Tugas:
**1.** Berdasarkan teks kajian, jelaskan dalam satu sampai tiga kalimat mengapa puasa Ramadan 1441 Hijriah terasa berbeda.
**2.** Tuliskan kembali bagian teks kajian mulai dari "Guna menanggulangi dan" sampai dengan "ekonomi dan sosialnya.", tanpa mengubah satu kata pun.

Teks Kajian:
--
“Semua Amal anak Adam akan Kembali kepada dirinya sendiri kecuali Puasa. Puasa itu untukKU dan AKU sendiri yang akan membalasnya” HR. Bukhari Muslim
Hari ini Jumat 24 April 2020 kita sudah mulai menjalankan ibadah puasa Ramadhan 1441 Hijriah. Puasa Ramadan kali ini terasa berbeda. Karena berada dalam suasana wabah pandemi corona. Secara nasional bahkan dunia.
Guna menanggulangi dan memutus mata rantai penyebaran Covid-19, Pemerintah mulai pusat, provinsi, kabupaten/kota hingga desa membentuk gugus tugas penanggulangan dan berbagai aksi dan langkah-langkah kebijakannya.
Kebijakan dan anjuran pemerintah untuk #Hindari Kerumunan #Jaga jarak #Physical Distancing #Larangan Mudik # Selalu Pake Masker #Membiasakan cuci tangan dan berbagai upaya menanggulangi dampak ekonomi dan sosialnya.
Segala situasi dan kondisi itu sangat terasa jika dikaitkan dengan ibadah ramadhan kali ini. Suasana sosial ekonomi masyarakat begitu melorot. Diksi munggahan, mudik, bahkan ibadah taraweh berjamaah juga menjadi sesuatu yang traumatik dan paranoid bagi sebagian publik. Apalagi MUI juga mengeluarkan anjuran untuk menjalankan ibadah puasa dan ibadah lainnya seperti taraweh dan tadarus Alquran di rumah saja.
Wabah Covid19 yang merenggut ratusan nyawa dan ribuan positif dan di rawat tapi juga pasien sembuh semakib menunjukan trend peningkatan yang luar biasa.
Kita meyakini sepenuhnya bahwa jika pemerintah melakukan upaya dan langkah-langkah yang tepat, masyarakat juga taat dan patuh serta disiplin dengan anjuran pemerintah dan protokol kesehatan penanganan covi19, maka semua keadaan ini akan berlalu.
--
Butir yang Disediakan:

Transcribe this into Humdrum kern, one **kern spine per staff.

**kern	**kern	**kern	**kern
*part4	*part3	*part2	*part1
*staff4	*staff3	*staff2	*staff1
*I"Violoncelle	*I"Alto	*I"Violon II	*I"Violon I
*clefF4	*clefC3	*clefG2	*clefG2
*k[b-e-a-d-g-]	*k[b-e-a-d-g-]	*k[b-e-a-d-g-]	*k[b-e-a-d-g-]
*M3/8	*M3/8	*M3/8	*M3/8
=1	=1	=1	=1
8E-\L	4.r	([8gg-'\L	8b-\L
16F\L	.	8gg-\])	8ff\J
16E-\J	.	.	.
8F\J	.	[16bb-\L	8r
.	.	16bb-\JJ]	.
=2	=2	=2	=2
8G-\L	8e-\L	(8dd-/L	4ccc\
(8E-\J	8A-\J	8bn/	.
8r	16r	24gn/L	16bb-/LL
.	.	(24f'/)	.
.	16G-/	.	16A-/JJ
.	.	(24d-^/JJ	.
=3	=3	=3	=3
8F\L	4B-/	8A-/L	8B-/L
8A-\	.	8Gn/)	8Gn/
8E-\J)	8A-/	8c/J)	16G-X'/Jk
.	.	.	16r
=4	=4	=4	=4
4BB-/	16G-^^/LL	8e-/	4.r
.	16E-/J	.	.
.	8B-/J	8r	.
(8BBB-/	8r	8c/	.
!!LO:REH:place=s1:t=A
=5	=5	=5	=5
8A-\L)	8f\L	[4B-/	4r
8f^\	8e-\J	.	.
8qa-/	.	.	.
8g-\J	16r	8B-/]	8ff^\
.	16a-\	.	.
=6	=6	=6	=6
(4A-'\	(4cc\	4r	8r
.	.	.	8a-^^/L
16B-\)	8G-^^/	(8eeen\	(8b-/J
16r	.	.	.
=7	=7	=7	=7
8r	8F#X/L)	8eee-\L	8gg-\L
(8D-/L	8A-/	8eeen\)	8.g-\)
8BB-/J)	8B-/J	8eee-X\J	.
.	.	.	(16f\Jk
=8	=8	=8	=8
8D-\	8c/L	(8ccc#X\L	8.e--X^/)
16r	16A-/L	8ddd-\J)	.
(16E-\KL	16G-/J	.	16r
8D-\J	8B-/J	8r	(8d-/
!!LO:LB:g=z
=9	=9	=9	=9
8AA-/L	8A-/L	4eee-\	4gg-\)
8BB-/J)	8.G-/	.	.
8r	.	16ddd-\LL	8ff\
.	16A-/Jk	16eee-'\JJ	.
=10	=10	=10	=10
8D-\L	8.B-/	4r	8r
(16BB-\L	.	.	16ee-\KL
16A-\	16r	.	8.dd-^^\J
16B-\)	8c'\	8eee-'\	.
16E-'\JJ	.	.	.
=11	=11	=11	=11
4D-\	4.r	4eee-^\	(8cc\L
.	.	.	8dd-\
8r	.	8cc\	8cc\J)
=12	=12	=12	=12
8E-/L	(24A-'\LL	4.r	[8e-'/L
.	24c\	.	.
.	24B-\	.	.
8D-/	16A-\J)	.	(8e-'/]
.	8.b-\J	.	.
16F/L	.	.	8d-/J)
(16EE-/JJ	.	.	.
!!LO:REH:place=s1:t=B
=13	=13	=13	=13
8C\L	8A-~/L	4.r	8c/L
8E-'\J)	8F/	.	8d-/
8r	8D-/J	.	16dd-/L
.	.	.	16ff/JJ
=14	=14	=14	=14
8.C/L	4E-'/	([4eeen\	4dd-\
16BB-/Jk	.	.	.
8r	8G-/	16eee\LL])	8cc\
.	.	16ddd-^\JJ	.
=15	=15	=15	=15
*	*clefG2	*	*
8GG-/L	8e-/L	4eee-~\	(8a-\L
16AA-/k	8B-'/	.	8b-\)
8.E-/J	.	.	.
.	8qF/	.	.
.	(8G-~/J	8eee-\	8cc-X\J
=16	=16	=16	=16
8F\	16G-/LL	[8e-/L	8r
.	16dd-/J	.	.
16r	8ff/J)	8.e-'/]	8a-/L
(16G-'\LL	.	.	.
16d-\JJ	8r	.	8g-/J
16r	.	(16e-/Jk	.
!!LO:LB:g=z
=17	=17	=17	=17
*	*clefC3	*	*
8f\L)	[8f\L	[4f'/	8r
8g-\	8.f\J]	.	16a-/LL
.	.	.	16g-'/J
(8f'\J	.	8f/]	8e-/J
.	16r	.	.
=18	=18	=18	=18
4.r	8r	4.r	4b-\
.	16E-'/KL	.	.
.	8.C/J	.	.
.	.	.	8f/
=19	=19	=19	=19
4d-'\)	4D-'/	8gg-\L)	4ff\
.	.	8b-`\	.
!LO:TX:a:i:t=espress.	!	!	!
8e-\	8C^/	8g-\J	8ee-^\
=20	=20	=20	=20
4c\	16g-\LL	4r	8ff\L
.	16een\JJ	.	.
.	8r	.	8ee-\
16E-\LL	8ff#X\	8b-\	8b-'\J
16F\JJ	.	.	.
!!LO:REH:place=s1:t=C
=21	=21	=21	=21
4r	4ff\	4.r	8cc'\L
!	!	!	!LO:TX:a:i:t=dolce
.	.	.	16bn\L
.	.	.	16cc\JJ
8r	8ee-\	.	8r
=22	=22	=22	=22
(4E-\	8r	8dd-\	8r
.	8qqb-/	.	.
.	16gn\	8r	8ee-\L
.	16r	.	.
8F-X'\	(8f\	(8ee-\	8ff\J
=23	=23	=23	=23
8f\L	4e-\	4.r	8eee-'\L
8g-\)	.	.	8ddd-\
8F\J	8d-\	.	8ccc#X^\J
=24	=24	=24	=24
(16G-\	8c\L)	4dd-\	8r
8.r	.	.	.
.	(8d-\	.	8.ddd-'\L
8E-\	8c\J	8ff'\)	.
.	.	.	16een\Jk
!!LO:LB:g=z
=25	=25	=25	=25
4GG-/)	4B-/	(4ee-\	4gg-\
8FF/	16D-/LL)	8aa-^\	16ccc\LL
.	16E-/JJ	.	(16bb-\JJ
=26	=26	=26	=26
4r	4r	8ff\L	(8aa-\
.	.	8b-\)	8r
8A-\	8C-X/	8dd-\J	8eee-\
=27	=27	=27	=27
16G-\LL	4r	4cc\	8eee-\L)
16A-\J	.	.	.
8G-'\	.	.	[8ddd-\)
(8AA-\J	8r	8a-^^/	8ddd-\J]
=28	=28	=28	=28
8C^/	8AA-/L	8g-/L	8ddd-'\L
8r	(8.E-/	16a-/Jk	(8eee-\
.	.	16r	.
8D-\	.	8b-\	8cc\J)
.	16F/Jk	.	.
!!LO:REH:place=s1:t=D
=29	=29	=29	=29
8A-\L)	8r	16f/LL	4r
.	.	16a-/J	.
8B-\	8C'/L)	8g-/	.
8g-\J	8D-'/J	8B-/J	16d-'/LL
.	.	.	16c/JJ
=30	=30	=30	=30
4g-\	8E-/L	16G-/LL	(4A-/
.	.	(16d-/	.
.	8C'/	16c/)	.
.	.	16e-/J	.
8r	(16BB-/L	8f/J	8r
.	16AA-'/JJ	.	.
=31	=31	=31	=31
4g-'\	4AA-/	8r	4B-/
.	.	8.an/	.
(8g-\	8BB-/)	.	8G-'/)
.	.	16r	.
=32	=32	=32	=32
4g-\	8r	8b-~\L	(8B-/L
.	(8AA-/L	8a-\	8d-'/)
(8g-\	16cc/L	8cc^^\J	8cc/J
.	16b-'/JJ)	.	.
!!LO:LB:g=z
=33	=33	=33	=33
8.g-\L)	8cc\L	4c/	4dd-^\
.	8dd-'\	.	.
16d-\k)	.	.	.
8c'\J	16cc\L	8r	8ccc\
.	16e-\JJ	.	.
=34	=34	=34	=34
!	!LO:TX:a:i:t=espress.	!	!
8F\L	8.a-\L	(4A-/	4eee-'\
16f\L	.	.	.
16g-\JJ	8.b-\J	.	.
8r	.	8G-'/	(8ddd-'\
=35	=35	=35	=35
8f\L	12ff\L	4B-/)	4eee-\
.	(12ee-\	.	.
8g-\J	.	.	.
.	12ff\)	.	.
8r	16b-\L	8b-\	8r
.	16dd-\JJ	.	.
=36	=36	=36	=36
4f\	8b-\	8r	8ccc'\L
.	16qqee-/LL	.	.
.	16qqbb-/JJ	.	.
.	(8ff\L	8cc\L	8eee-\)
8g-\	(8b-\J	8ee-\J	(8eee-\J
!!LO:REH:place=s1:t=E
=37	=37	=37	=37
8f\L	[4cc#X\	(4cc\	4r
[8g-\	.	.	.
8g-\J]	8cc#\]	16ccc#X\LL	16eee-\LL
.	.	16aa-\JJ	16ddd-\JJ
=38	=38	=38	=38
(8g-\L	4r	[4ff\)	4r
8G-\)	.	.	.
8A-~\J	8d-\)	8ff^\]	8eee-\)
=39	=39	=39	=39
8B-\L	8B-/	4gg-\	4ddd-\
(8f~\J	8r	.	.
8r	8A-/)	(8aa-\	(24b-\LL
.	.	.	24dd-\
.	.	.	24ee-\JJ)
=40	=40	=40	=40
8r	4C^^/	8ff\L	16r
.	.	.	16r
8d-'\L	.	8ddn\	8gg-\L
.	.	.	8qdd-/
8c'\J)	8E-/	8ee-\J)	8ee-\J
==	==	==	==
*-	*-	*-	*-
--
Hasil yang Diharapkan:
**1.** Puasa Ramadan 1441 Hijriah terasa berbeda karena dijalankan dalam suasana wabah pandemi corona. Wabah ini melanda secara nasional, bahkan dunia.

**2.**
Guna menanggulangi dan memutus mata rantai penyebaran Covid-19, Pemerintah mulai pusat, provinsi, kabupaten/kota hingga desa membentuk gugus tugas penanggulangan dan berbagai aksi dan langkah-langkah kebijakannya.
Kebijakan dan anjuran pemerintah untuk #Hindari Kerumunan #Jaga jarak #Physical Distancing #Larangan Mudik # Selalu Pake Masker #Membiasakan cuci tangan dan berbagai upaya menanggulangi dampak ekonomi dan sosialnya.